* _Work task_: Transcribe the material word for word, from its first line through the line containing "প্রশ্ন 5।প্রতিটি আইটেমের জন্য MOQ কি?", including both of those lines.

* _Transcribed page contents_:
================================

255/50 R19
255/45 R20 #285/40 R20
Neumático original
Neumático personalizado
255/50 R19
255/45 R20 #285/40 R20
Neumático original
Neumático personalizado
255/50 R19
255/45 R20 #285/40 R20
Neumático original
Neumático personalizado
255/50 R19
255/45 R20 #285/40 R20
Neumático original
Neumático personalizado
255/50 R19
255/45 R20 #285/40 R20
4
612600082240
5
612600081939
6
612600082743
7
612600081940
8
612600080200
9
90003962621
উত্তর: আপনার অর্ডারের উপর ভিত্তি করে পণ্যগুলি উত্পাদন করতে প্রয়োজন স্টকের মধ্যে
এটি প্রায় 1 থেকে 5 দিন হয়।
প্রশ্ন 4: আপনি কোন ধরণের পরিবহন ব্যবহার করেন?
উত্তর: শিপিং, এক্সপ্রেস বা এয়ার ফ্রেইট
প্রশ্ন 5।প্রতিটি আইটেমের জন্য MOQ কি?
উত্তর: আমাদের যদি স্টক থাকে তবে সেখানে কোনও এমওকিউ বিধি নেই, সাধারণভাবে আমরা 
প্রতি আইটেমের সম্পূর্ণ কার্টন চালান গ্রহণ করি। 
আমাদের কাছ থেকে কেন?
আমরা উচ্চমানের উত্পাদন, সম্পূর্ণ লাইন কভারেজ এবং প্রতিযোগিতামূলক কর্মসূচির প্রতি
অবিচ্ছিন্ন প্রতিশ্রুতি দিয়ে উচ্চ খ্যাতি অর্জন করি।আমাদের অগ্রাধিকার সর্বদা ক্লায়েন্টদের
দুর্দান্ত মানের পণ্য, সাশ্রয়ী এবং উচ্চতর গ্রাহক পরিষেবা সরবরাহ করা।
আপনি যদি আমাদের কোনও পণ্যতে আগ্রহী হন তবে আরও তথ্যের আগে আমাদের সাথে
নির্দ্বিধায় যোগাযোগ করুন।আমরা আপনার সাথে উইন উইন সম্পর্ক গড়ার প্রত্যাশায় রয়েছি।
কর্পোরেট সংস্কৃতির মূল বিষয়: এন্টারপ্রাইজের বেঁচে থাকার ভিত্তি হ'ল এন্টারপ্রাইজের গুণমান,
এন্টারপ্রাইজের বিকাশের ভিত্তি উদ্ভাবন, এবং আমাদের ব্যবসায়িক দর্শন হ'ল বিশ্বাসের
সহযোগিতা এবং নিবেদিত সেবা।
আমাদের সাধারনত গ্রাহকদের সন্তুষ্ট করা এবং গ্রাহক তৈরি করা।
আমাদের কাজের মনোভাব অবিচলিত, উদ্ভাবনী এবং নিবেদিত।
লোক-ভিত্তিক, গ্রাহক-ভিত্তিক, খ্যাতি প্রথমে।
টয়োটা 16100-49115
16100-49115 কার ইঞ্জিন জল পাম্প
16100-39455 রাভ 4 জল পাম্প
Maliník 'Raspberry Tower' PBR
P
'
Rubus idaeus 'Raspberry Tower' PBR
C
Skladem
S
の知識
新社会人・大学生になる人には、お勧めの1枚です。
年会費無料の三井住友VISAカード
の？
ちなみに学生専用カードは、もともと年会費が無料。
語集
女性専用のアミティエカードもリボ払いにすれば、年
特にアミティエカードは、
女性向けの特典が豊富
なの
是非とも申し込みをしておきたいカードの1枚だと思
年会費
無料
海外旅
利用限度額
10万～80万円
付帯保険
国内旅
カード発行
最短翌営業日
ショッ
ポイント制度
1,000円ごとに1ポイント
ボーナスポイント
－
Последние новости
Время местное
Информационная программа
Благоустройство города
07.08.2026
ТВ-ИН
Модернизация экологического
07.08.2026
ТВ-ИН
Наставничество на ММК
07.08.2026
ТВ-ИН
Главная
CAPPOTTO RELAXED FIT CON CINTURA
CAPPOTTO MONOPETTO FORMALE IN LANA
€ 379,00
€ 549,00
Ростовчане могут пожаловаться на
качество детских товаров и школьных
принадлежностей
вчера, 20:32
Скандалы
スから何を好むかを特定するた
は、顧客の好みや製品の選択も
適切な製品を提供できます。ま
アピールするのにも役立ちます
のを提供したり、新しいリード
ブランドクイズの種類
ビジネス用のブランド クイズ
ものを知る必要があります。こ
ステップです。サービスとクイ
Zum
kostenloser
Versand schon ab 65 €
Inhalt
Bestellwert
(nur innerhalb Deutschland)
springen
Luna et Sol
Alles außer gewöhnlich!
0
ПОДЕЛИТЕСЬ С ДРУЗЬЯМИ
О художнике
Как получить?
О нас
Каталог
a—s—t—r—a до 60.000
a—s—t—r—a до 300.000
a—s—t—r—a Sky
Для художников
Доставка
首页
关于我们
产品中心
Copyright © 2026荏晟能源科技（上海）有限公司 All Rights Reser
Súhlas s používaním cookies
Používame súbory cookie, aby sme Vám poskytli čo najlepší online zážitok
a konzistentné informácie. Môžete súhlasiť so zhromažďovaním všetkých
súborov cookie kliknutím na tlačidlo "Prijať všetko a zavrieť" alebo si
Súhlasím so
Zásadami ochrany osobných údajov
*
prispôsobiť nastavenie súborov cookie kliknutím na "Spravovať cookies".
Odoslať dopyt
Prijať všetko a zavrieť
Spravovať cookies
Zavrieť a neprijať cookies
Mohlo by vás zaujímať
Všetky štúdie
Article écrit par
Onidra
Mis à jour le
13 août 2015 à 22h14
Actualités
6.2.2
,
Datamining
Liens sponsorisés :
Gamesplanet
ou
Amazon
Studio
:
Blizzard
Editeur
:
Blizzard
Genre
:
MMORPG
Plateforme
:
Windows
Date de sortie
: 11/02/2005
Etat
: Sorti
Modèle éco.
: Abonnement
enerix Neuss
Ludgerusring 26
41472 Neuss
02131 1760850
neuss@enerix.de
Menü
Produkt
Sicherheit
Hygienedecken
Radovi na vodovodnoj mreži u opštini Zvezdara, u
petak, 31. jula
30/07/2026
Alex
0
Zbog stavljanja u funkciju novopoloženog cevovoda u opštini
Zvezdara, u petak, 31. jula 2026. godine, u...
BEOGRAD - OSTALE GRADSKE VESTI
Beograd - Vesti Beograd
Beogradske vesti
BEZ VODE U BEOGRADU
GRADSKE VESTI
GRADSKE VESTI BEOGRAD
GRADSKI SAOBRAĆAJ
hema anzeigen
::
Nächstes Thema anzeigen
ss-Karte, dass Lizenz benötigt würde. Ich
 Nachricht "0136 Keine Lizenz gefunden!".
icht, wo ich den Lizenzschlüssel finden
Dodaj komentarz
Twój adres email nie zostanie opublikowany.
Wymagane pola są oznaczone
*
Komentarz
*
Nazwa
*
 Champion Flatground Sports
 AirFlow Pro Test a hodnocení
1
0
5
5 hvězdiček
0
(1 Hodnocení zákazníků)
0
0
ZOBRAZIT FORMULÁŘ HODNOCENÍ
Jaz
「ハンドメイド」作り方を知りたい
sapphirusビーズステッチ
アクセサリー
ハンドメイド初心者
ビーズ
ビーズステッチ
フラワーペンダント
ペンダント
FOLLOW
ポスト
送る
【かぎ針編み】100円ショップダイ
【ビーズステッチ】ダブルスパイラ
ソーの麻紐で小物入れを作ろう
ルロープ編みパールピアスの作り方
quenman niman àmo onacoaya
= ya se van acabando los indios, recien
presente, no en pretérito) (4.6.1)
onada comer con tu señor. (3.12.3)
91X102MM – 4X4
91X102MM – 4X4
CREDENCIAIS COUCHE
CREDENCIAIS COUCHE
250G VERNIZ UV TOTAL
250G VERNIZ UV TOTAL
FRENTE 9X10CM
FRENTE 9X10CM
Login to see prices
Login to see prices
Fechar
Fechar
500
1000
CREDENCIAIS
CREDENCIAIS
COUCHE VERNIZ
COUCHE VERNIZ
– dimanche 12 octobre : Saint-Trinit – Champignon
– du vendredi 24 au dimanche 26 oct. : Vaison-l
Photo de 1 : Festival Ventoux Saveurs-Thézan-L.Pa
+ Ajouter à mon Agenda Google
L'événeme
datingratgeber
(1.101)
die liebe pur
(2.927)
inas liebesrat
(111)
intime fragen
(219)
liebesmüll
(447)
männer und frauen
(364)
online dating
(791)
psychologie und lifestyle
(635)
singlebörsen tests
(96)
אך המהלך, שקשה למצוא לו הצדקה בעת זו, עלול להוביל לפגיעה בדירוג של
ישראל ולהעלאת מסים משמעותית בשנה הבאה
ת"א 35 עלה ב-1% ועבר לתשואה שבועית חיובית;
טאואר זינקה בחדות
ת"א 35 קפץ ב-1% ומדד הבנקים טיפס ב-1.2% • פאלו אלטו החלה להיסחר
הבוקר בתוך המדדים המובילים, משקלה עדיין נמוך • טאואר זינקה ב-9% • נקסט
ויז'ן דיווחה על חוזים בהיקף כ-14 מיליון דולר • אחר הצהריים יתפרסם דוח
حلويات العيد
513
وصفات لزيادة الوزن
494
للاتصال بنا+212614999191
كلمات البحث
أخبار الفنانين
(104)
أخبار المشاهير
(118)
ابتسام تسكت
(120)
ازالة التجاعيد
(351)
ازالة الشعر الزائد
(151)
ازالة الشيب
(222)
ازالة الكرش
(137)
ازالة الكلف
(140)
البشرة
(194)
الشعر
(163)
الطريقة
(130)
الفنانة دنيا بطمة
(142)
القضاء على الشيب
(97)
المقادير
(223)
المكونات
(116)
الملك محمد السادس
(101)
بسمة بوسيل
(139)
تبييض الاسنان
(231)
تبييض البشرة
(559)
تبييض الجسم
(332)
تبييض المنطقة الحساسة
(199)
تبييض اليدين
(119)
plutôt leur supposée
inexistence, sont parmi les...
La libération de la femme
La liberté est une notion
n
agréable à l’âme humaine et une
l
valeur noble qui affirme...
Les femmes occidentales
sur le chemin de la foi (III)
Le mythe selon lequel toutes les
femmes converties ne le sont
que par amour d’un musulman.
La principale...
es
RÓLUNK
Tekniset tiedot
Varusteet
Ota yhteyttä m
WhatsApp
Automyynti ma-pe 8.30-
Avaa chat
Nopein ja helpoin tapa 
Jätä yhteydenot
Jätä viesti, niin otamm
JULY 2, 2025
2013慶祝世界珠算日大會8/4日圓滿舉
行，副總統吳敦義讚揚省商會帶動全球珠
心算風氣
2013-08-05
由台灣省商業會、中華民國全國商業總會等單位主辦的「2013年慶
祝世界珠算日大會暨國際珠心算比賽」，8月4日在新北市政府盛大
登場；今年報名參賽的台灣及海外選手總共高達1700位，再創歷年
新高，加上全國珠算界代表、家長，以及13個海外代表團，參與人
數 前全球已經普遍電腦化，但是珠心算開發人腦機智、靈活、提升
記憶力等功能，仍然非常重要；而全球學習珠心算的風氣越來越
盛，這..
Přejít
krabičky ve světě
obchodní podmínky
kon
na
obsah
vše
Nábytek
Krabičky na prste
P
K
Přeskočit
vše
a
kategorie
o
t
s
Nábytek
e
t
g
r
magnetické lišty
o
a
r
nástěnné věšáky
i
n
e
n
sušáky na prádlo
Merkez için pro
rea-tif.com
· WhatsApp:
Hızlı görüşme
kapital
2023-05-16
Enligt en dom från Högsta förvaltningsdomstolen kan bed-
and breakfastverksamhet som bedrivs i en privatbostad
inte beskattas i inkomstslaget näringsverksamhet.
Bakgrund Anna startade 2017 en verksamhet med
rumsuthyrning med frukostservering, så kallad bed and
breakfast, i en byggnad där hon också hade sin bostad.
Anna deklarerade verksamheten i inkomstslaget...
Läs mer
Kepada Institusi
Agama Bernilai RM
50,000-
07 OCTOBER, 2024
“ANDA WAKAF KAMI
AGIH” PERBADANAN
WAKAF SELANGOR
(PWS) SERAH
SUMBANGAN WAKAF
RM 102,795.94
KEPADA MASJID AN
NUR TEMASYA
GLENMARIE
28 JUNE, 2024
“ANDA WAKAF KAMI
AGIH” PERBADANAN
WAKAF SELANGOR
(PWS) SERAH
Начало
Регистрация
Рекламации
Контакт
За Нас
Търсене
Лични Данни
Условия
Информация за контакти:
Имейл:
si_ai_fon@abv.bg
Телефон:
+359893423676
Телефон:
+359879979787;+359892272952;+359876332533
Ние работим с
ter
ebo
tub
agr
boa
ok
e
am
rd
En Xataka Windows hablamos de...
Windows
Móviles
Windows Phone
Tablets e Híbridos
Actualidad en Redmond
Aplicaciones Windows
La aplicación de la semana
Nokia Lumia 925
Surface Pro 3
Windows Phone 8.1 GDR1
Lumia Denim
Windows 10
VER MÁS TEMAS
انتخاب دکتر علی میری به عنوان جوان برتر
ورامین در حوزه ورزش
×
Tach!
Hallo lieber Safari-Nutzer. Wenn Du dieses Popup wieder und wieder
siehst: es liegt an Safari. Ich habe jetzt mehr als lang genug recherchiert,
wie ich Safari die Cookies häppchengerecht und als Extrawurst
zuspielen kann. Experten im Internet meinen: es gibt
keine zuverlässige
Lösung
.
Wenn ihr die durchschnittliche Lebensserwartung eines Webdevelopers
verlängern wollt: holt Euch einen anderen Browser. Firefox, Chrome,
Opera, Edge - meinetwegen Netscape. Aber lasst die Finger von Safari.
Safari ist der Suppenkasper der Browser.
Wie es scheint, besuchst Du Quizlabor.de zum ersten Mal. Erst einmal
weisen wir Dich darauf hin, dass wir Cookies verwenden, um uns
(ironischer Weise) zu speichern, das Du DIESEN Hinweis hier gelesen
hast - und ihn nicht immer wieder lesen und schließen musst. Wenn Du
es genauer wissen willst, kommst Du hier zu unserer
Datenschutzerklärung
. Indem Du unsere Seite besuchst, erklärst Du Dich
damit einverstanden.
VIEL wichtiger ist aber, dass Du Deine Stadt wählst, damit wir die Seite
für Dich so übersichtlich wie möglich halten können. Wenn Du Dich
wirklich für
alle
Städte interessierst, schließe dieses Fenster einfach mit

================================

* _Problem solution_:
255/50 R19
255/45 R20 #285/40 R20
Neumático original
Neumático personalizado
255/50 R19
255/45 R20 #285/40 R20
Neumático original
Neumático personalizado
255/50 R19
255/45 R20 #285/40 R20
Neumático original
Neumático personalizado
255/50 R19
255/45 R20 #285/40 R20
Neumático original
Neumático personalizado
255/50 R19
255/45 R20 #285/40 R20
4
612600082240
5
612600081939
6
612600082743
7
612600081940
8
612600080200
9
90003962621
উত্তর: আপনার অর্ডারের উপর ভিত্তি করে পণ্যগুলি উত্পাদন করতে প্রয়োজন স্টকের মধ্যে
এটি প্রায় 1 থেকে 5 দিন হয়।
প্রশ্ন 4: আপনি কোন ধরণের পরিবহন ব্যবহার করেন?
উত্তর: শিপিং, এক্সপ্রেস বা এয়ার ফ্রেইট
প্রশ্ন 5।প্রতিটি আইটেমের জন্য MOQ কি?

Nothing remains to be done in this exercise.